STUDY TEXT:
--------------------
As Washington transitions away from single-use plastic bags, we will continue to provide technical assistance, education, and outreach materials to businesses and the public. We collaborated with local governments, retailers, business associations, and non-profits to begin this effort, and have developed a bag ban outreach toolkit that is formatted for accessibility and available in 17 languages.

When the bag ban goes into effect on Oct. 1, 2021, anyone may submit an observation of businesses not in compliance with the new requirements using our reporting form. We will use this information to follow up with businesses to ensure their understanding of the new law. Repeated non-compliance may result in penalties.

Bag ban becomes effective Oct. 1, 2021

Due to supply chain issues of compliant bags during the COVID-19 pandemic, Gov. Jay Inslee delayed implementation of the bag ban. On July 13, the Governor rescinded the proclamation and set the single-use plastic bag ban effective date for Oct. 1, 2021.

Although the ban is not yet in effect, we encourage businesses to begin compliance with the law’s new requirements. However, businesses are not required to do so until October 1.

  • Every year Washingtonians use 2 billion single-use plastic bags
  • Plastic bags are a big problem in the recycling system
  • Plastic bags contain chemicals that are toxic once released into the environment
  • Plastic bags cost retailers money
  • Plastic pollution poses both physical and chemical threats to the marine environment
  • Reusable bags or recyclable paper bags are a better alternative

When the law becomes effective on October 1, it will:

  • Prohibit single-use plastic carryout bags in all retail and grocery stores, restaurants, takeout establishments, festivals, and markets.
--------------------
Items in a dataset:
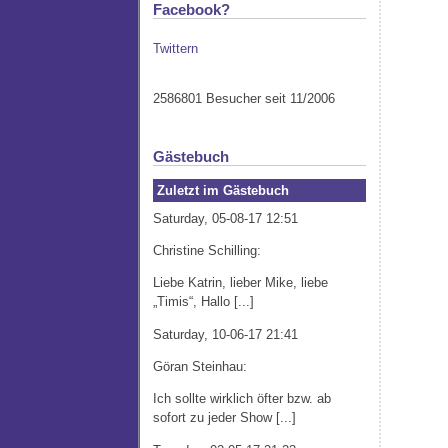
Facebook?
Twittern
2586801 Besucher seit 11/2006
Gästebuch
Zuletzt im Gästebuch
Saturday, 05-08-17 12:51
Christine Schilling:
Liebe Katrin, lieber Mike, liebe
„Timis“, Hallo [...]
Saturday, 10-06-17 21:41
Göran Steinhau:
Ich sollte wirklich öfter bzw. ab
sofort zu jeder Show [...]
--------------------
WHAT THIS TASK INVOLVES: Can you pick up the text on Washington's plastic bag ban after its last line and keep it going? The records stand apart from the text on Washington's plastic bag ban.

ANSWER BELOW:
  • Require an 8-cent charge for all recycled content paper carryout bags and reusable carryout bags made of film plastic.
  • The fee may not be collected from anyone using a voucher or electronic benefits card issued under the Supplemental Nutrition Assistance Program (SNAP), Women, Infants and Children (WIC), Temporary Assitance for Needy Families (TANF), or Food Assistance Program (FAP).
  • Require a minimum of 40% post-consumer recycled content and meet composting requirements in all retail-provided paper bags.
  • Require that a reusable bag made of plastic film contain 20% post-consumer recycled content and be at least 2.25 mil thick.
  • Require compliant paper and reusable plastic film bags to be labeled with the above specifications
  • Create consistent policy and fees across the state.
  • This ban does not apply to food banks and food assistance programs, however, those programs are encouraged to take actions to reduce the use of single-use plastic carryout bags.